Ветер-живодер выковыривал их из одежды, как устриц из панциря. Заглатывал целиком. Утренние, мягонькие, озябшие декабрьские тельца. Ежеминутно летящие в холодную влажную глотку, они морщились, вздыхали, прятались за выступами стен. Серое акварельное небо лежало на высотках, к ногам то и дело прибивало мусор с рынка. Принимать начнут с девяти, но чтобы попасть, нужно занимать пораньше. Митя пришел в шесть и был двадцать восьмым. Здесь, как и в ЖЭУ, записывались на листках. Листки приклеивали к дверям скотчем. Скотч приносили с собой. Ручки Митя не захватил и решил ждать, пока к списку подойдет следующий, чтобы попросить ручку у него. Ждать пришлось долго. Он стоял возле самой двери на догнивающих ступенях, шатких, как трясина, ветер обсасывал его со всех сторон. Наконец на тротуар въехала видавшая виды «восьмерка», из нее вылез крупный мужичок лет сорока. Мужичок знал, что к чему, на ходу доставал из кармана ручку.
— Извините, не одолжите?

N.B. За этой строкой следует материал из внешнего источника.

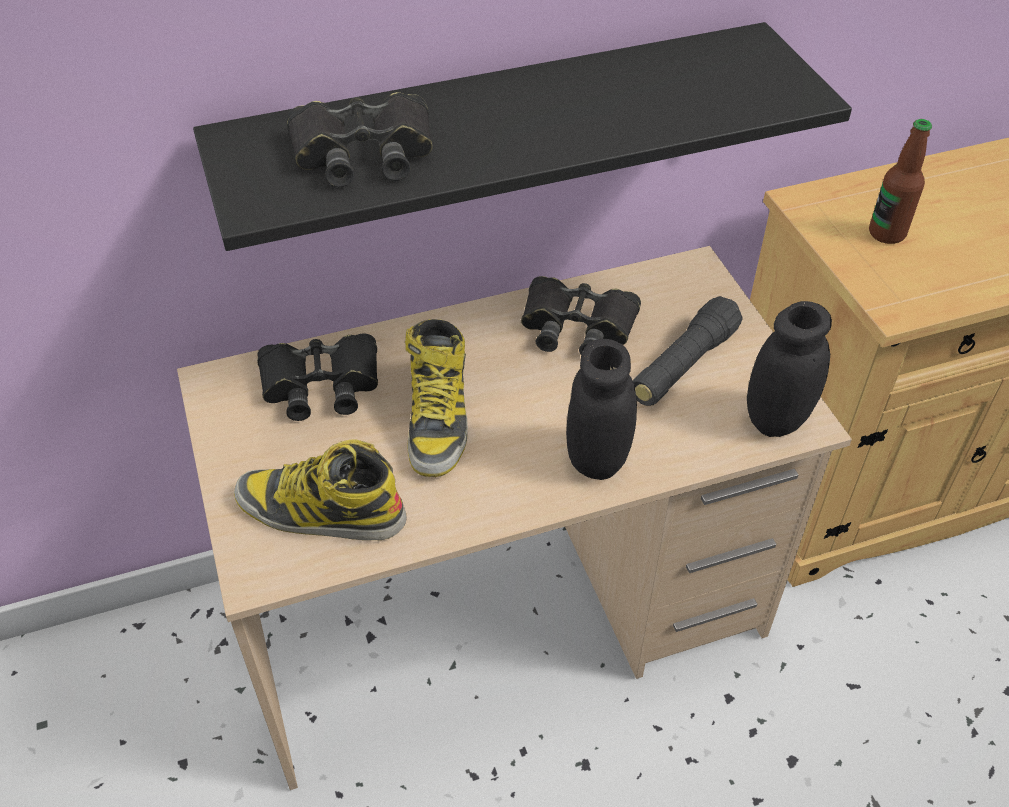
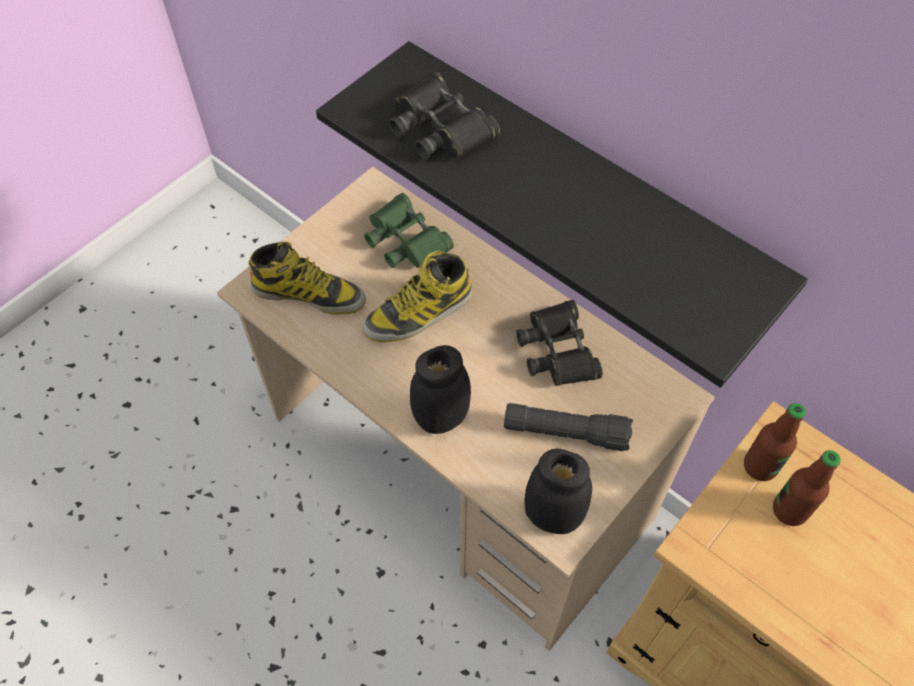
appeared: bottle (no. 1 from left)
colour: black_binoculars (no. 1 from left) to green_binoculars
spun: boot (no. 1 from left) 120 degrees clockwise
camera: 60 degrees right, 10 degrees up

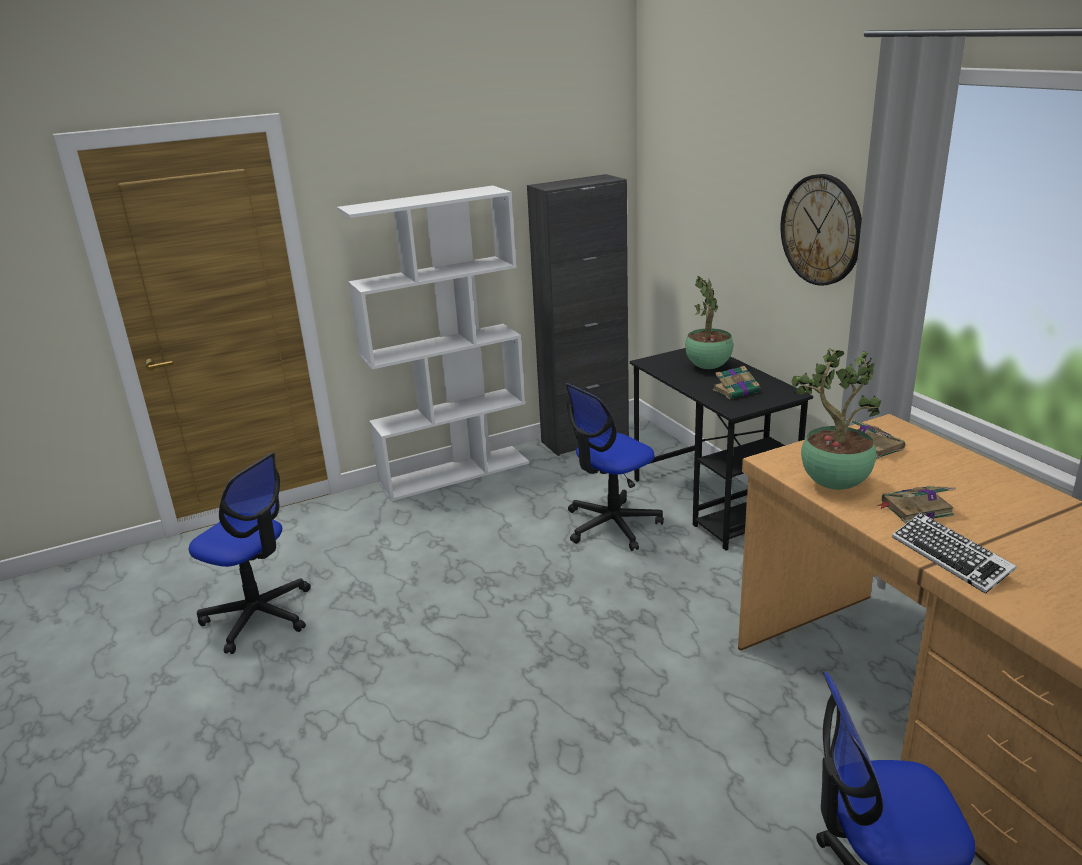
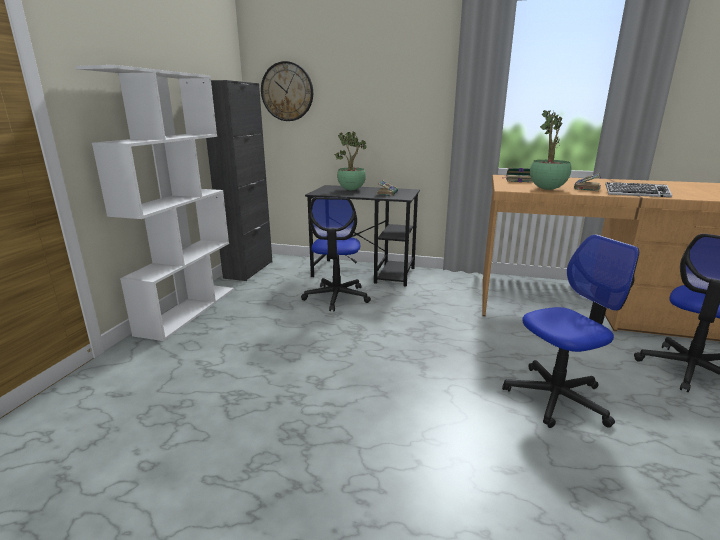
relocated: wall_clock; office_chair (no. 1 from left in the first image) to office_chair (no. 2 from left)
camera: 50 degrees left, 5 degrees down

Записаться нечем?
Мужик наградил его обидным — и вроде бы оскорбительным, а в общем-то, привычным, как «твою мать», взглядом и, молча вписав себя, так же молча протянул ручку Мите. Теперь Митя был тридцатым. Снова он подумал, что делает все не так. Не умеет. Ничего не умеет делать правильно.
Пристрастие к записыванию на листках, что и говорить, выглядело странно. Ведь как только начинали пускать, рассредоточенная толпа лавиной сваливалась к заветной двери, и список как-то сам собой терял актуальность.
— А у вас какой номер?
— Да мне только спросить.
И ветер не отставал, и укрыться за кирпичными выступами было негде. Митя подумал, что зря перед выходом пил чай, теперь чай естественным образом просится наружу.
В половине десятого позади толпы раздались строгие окрики:
— Пропустите! Пропустите, блин!
Старушка в криво надетом желтом парике, не разобрав, прошамкала:
— В какую комнату? Тут очередь.
— Да я щас на х? развернусь, и вся эта очередь домой отправится!
Переступая по-пингвиньи, давя друг другу пальцы, очередь нехотя раздвинулась.
Девушка лет двадцати в густом вечернем макияже, сине-золотом, скривив яркие губы, взглянула в предоставляемый ей тесный проход, сказала: «От ить, бараны!» — так смачно и хлестко, как про самих баранов никогда не говорят. Три хмурые тетки, стоявшие возле девушки-с-макияжем, очевидно, были ее коллеги. Она прошла, твердо ставя каблук, к двери, звякнула ключом в замке, провернула, вынула, размашисто распахнула дверь, загудевшую о чьи-то кости, кинула связку в сумочку, застегнула сумочку. Дернула спиной, будто отряхивая насекомых.